» **TASK STATEMENT**:
The answer must be every line of the records below that holds the word "const".

» **INPUT RECORDS**:
+---+
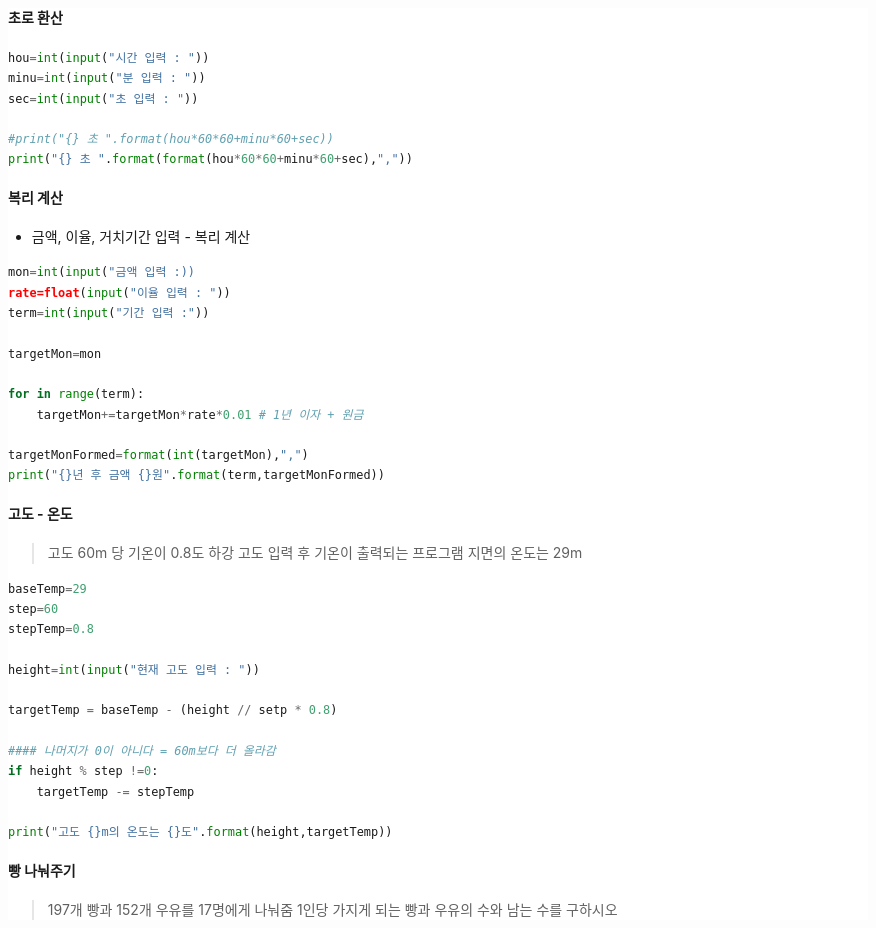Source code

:#### 초로 환산
```python
hou=int(input("시간 입력 : "))
minu=int(input("분 입력 : "))
sec=int(input("초 입력 : "))

#print("{} 초 ".format(hou*60*60+minu*60+sec))
print("{} 초 ".format(format(hou*60*60+minu*60+sec),","))
```

#### 복리 계산
- 금액, 이율, 거치기간 입력 - 복리 계산 
```python
mon=int(input("금액 입력 :))
rate=float(input("이율 입력 : "))
term=int(input("기간 입력 :"))

targetMon=mon

for in range(term):
    targetMon+=targetMon*rate*0.01 # 1년 이자 + 원금

targetMonFormed=format(int(targetMon),",")
print("{}년 후 금액 {}원".format(term,targetMonFormed))
```


#### 고도 - 온도 
> 고도 60m 당 기온이 0.8도 하강
> 고도 입력 후 기온이 출력되는 프로그램 
> 지면의 온도는 29m

```python
baseTemp=29
step=60
stepTemp=0.8

height=int(input("현재 고도 입력 : "))

targetTemp = baseTemp - (height // setp * 0.8)

#### 나머지가 0이 아니다 = 60m보다 더 올라감 
if height % step !=0:
    targetTemp -= stepTemp

print("고도 {}m의 온도는 {}도".format(height,targetTemp))

```


#### 빵 나눠주기 
> 197개 빵과 152개 우유를 17명에게 나눠줌
> 1인당 가지게 되는 빵과 우유의 수와 남는 수를 구하시오
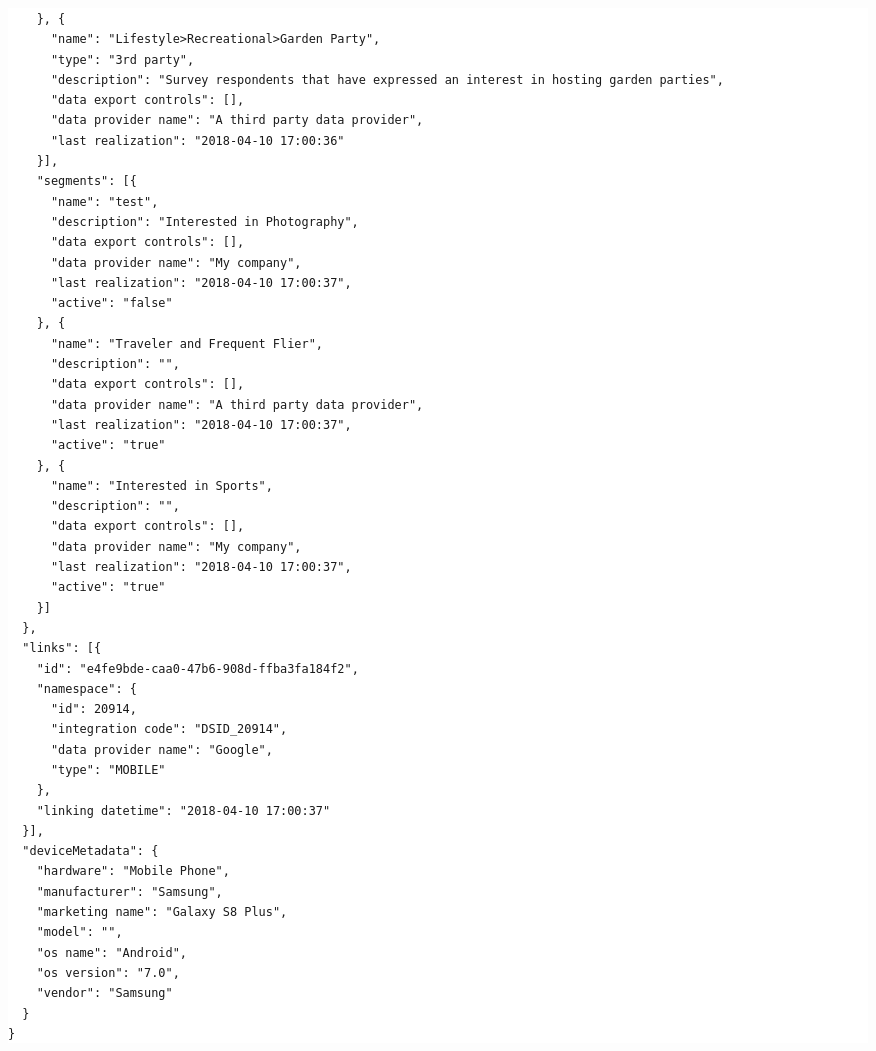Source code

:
 ```
    }, {
      "name": "Lifestyle>Recreational>Garden Party",
      "type": "3rd party",
      "description": "Survey respondents that have expressed an interest in hosting garden parties",
      "data export controls": [],
      "data provider name": "A third party data provider",
      "last realization": "2018-04-10 17:00:36"
    }],
    "segments": [{
      "name": "test",
      "description": "Interested in Photography",
      "data export controls": [],
      "data provider name": "My company",
      "last realization": "2018-04-10 17:00:37",
      "active": "false"
    }, {
      "name": "Traveler and Frequent Flier",
      "description": "",
      "data export controls": [],
      "data provider name": "A third party data provider",
      "last realization": "2018-04-10 17:00:37",
      "active": "true"
    }, {
      "name": "Interested in Sports",
      "description": "",
      "data export controls": [],
      "data provider name": "My company",
      "last realization": "2018-04-10 17:00:37",
      "active": "true"
    }]
  },
  "links": [{
    "id": "e4fe9bde-caa0-47b6-908d-ffba3fa184f2",
    "namespace": {
      "id": 20914,
      "integration code": "DSID_20914",
      "data provider name": "Google",
      "type": "MOBILE"
    },
    "linking datetime": "2018-04-10 17:00:37"
  }],
  "deviceMetadata": {
    "hardware": "Mobile Phone",
    "manufacturer": "Samsung",
    "marketing name": "Galaxy S8 Plus",
    "model": "",
    "os name": "Android",
    "os version": "7.0",
    "vendor": "Samsung"
  }
}
```
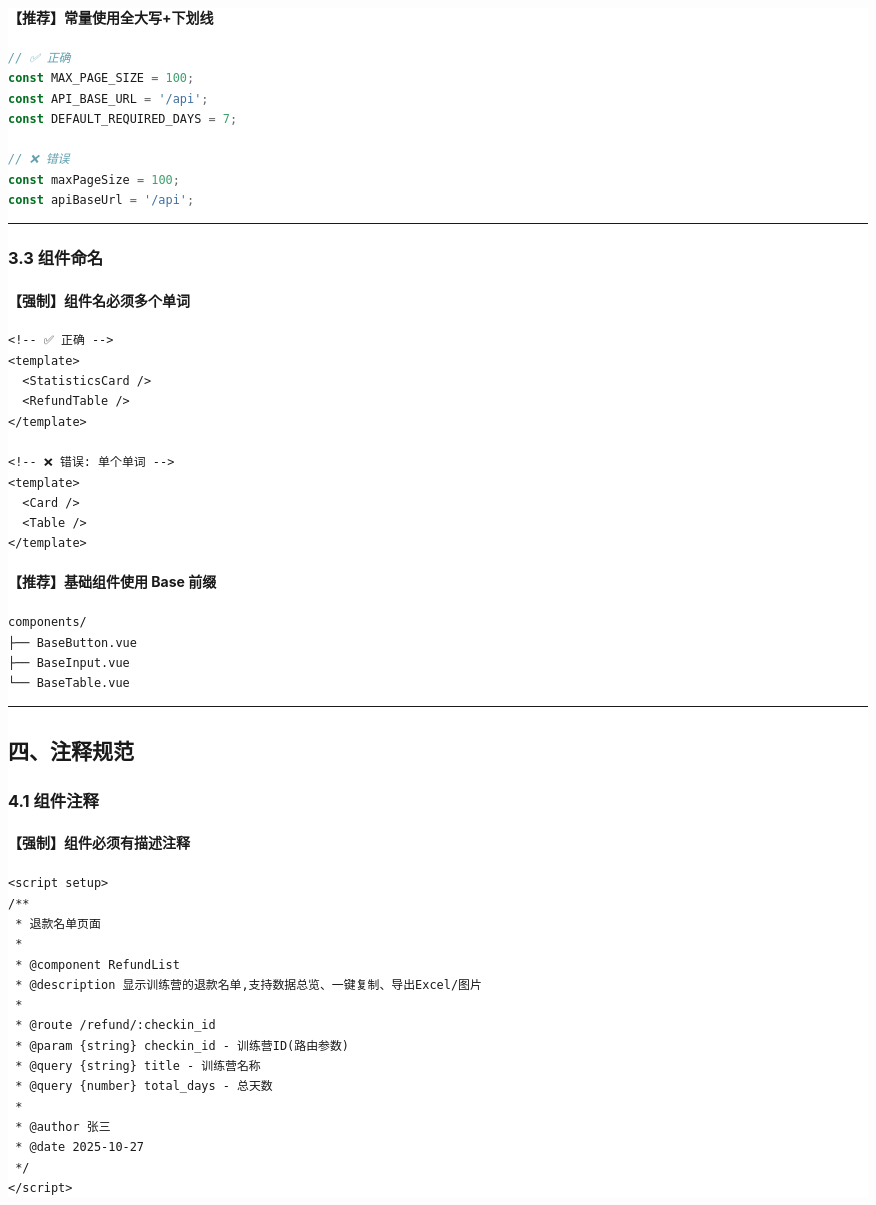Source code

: #### 【推荐】常量使用全大写+下划线
```javascript
// ✅ 正确
const MAX_PAGE_SIZE = 100;
const API_BASE_URL = '/api';
const DEFAULT_REQUIRED_DAYS = 7;

// ❌ 错误
const maxPageSize = 100;
const apiBaseUrl = '/api';
```

---

### 3.3 组件命名

#### 【强制】组件名必须多个单词
```vue
<!-- ✅ 正确 -->
<template>
  <StatisticsCard />
  <RefundTable />
</template>

<!-- ❌ 错误: 单个单词 -->
<template>
  <Card />
  <Table />
</template>
```

#### 【推荐】基础组件使用 Base 前缀
```
components/
├── BaseButton.vue
├── BaseInput.vue
└── BaseTable.vue
```

---

## 四、注释规范

### 4.1 组件注释

#### 【强制】组件必须有描述注释
```vue
<script setup>
/**
 * 退款名单页面
 *
 * @component RefundList
 * @description 显示训练营的退款名单,支持数据总览、一键复制、导出Excel/图片
 *
 * @route /refund/:checkin_id
 * @param {string} checkin_id - 训练营ID(路由参数)
 * @query {string} title - 训练营名称
 * @query {number} total_days - 总天数
 *
 * @author 张三
 * @date 2025-10-27
 */
</script>
```

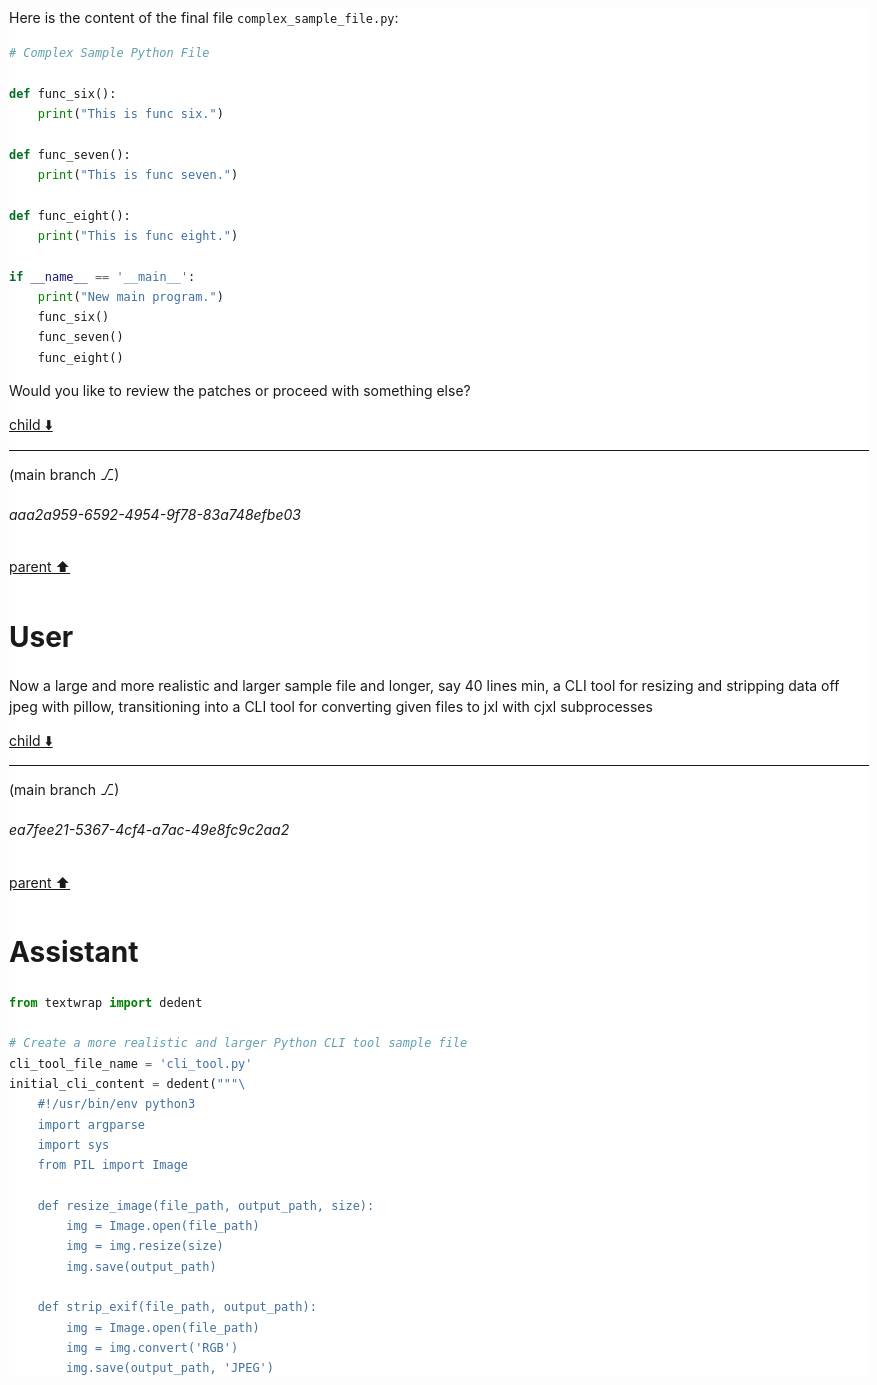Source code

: Here is the content of the final file `complex_sample_file.py`:

```python
# Complex Sample Python File

def func_six():
    print("This is func six.")
    
def func_seven():
    print("This is func seven.")

def func_eight():
    print("This is func eight.")

if __name__ == '__main__':
    print("New main program.")
    func_six()
    func_seven()
    func_eight()
```

Would you like to review the patches or proceed with something else?

[child ⬇️](#aaa2a959-6592-4954-9f78-83a748efbe03)

---

(main branch ⎇)
###### aaa2a959-6592-4954-9f78-83a748efbe03
[parent ⬆️](#f0e3de75-c2dd-4ef6-86a0-286c82702bad)
# User

Now a large and more realistic and larger sample file and longer, say 40 lines min, a CLI tool for resizing and stripping data off jpeg with pillow, transitioning into a CLI tool for converting given files to jxl with cjxl subprocesses 

[child ⬇️](#ea7fee21-5367-4cf4-a7ac-49e8fc9c2aa2)

---

(main branch ⎇)
###### ea7fee21-5367-4cf4-a7ac-49e8fc9c2aa2
[parent ⬆️](#aaa2a959-6592-4954-9f78-83a748efbe03)
# Assistant

```python
from textwrap import dedent

# Create a more realistic and larger Python CLI tool sample file
cli_tool_file_name = 'cli_tool.py'
initial_cli_content = dedent("""\
    #!/usr/bin/env python3
    import argparse
    import sys
    from PIL import Image
    
    def resize_image(file_path, output_path, size):
        img = Image.open(file_path)
        img = img.resize(size)
        img.save(output_path)
    
    def strip_exif(file_path, output_path):
        img = Image.open(file_path)
        img = img.convert('RGB')
        img.save(output_path, 'JPEG')
```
+---+
» **SOLUTION TO THE PROBLEM**:
const MAX_PAGE_SIZE = 100;
const API_BASE_URL = '/api';
const DEFAULT_REQUIRED_DAYS = 7;
const maxPageSize = 100;
const apiBaseUrl = '/api';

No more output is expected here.